Profits Flow from Repeat Sales, Consultant Finds

Marketing more investments to customers who have already bought them could pay off big time for banks, a consultant is advising.

The reason is that most banks are not doing enough of these so-called repeat sales, said Kenneth Kehrer, president of a Princeton, N.J. firm that bears his name.

Mr. Kehrer came to this conclusion after surveying 41 major banks and thrifts, ranging in size from $7.1 billion to $314 billion in assets.

Mr. Kehrer said he made the inquiries on his own initiative, and not at the behest of any of his clients, which include firms that run retail brokerages for banks.

"Banks have done a terrible job at doing repeat sales," Mr. Kehrer said.

Of the banks and thrifts surveyed, two did not have any repeat sales in 1993. Those institutions, which Mr. Kehrer declined to name, could "double their sales" by systematically targeting existing customers, he claimed.

Mr. Kehrer said that on average the surveyed institutions made just over a quarter of their sales in 1993 to people who had already bought an investment from them.

The institution that fared best with repeat sales was American Savings Bank, Irvine, Calif., which made 53% of its 26,000 sales to existing customers.

Ferris D. Weber, acting president of the thrift's brokerage affiliate, said there was "a strong correlation between repeat sales and profitability."

American Savings sold a record $530 million in mutual funds and annuities through its brokerage in 1993, Mr. Weber said.

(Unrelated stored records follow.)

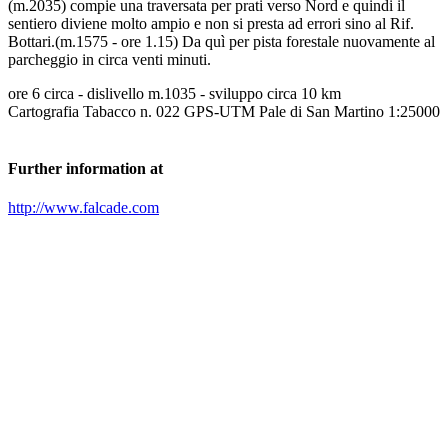
(m.2035) compie una traversata per prati verso Nord e quindi il
sentiero diviene molto ampio e non si presta ad errori sino al Rif.
Bottari.(m.1575 - ore 1.15) Da quì per pista forestale nuovamente al
parcheggio in circa venti minuti.
ore 6 circa - dislivello m.1035 - sviluppo circa 10 km
Cartografia Tabacco n. 022 GPS-UTM Pale di San Martino 1:25000
Further information at
http://www.falcade.com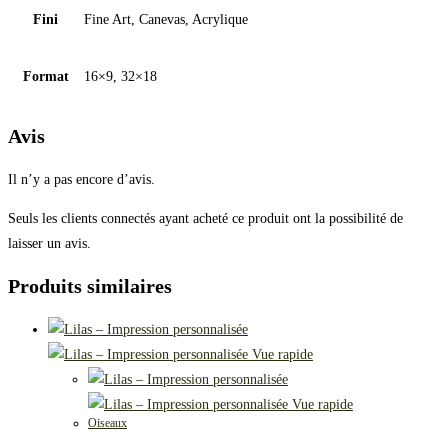
Fini
Fine Art, Canevas, Acrylique
Format
16×9, 32×18
Avis
Il n’y a pas encore d’avis.
Seuls les clients connectés ayant acheté ce produit ont la possibilité de
laisser un avis.
Produits similaires
Vue rapide
Vue rapide
Oiseaux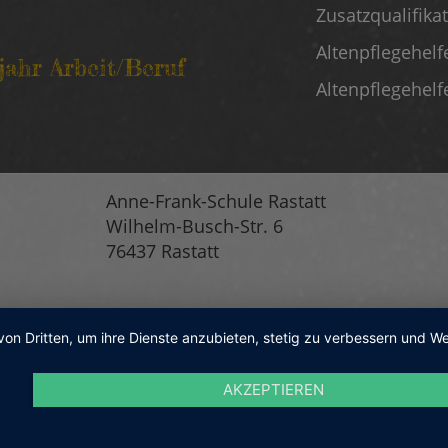
Zusatzqualifika
Altenpflegehelf
sjahr Arbeit/Beruf
Altenpflegehelf
Anne-Frank-Schule Rastatt
Wilhelm-Busch-Str. 6
76437 Rastatt
von Dritten, um ihre Dienste anzubieten, stetig zu verbessern und
AKZEPTIEREN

Mr. Kehrer said he discovered that even modest improvements in repeat sales ratios can boost profits. For example, he found that banks and thrifts that made 30% or more of their investment sales to existing customers had an average profit per customer of $17 in 1993.

By contrast, banks that made 26% of their investment sales to existing customers - the average ratio - made about half as much profit per customer.

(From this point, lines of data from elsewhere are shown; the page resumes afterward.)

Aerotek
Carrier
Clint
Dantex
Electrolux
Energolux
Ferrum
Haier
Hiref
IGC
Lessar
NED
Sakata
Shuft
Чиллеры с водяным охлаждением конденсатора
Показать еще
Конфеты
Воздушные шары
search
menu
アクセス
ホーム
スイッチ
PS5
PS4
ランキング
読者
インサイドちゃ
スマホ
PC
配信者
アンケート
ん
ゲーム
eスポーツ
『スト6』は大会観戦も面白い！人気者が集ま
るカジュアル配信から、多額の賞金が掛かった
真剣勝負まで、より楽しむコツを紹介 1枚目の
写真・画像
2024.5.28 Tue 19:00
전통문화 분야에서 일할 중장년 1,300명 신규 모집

One reason for the relative profitability of repeat sales is that it costs less to sell investments to an existing customer than to a new one.

Mr. Kehrer said he figured that if banks and thrifts could have doubled their repeat sales ratios in 1993 they could have added a combined total of $775 million to their bottom lines.

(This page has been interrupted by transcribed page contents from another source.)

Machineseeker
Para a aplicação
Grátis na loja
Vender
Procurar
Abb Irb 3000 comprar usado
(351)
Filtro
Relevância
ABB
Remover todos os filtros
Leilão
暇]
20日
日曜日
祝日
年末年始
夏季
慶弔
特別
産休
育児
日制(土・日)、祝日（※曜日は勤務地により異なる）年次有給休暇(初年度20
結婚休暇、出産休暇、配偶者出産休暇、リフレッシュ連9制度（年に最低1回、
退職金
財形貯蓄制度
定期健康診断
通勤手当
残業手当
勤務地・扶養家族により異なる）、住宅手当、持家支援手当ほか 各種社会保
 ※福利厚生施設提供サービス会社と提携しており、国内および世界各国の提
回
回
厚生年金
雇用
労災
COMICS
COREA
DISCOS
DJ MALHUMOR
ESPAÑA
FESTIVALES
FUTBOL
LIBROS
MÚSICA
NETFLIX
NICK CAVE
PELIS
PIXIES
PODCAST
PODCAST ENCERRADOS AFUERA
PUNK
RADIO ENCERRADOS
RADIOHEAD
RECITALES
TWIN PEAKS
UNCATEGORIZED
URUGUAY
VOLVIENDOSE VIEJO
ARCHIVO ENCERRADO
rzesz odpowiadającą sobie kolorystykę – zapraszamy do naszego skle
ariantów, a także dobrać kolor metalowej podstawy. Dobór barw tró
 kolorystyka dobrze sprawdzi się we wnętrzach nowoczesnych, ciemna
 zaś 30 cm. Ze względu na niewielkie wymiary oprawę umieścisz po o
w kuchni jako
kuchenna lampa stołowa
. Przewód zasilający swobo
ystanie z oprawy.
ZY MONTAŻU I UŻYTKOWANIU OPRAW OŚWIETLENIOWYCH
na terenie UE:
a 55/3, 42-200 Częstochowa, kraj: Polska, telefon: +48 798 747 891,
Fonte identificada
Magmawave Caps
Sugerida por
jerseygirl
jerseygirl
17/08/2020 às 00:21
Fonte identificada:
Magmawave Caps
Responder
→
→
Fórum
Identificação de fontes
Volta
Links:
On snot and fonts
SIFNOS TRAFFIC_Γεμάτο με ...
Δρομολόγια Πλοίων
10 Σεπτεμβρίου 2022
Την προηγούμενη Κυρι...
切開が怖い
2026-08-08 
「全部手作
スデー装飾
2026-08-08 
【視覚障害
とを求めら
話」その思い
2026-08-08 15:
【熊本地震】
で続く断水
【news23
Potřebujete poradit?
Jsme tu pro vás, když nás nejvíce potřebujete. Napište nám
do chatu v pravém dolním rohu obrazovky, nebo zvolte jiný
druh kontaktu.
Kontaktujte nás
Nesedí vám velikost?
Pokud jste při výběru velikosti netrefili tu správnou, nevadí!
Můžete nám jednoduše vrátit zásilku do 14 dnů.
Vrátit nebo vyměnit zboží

Another reason to boost repeat sales is that proposed regulations could make them more important. Specifically, rules proposed by the National Association of Securities Dealers could greatly reduce referrals from branch employees.

If enacted, "repeat sales become more important just to maintain sale levels, let alone increase the sales to compensate for fewer referrals," Mr. Kehrer said.

But getting brokers to make more repeat sales can be tough.

"The people who run bank investment programs across the country tell me that this (repeat sales) is their No. 1 management problem," Mr. Kehrer said.

This is because many brokers find it easier to make sales to new customers referred through the branch network than to people who are already customers, Mr. Kehrer said.

And given that most bank-affiliated brokers earn the same commission regardless of whether the sales are from new or current customers, there isn't any financial incentive to act differently.

"The people who run these programs tell me it's so easy to work with referrals from the bank that brokers have stopped working for their money," Mr. Kehrer said.

Another reason for lagging repeat sales could be that, as relative newcomers to retail investment sales, banks are still learning how best to proceed.

In his study, Mr. Kehrer found that thrifts did better than commercial banks at repeat sales. One reason could be that thrifts have been selling retail investments longer than commercial banks, which only started getting into the business in the late 1980s.

Mr. Kehrer found that with the exception of one big bank in New York City, the banks with the best repeat sales ratio were the ones with older, more mature programs.

"Banks with programs that are six years old have had time to get it right," he said.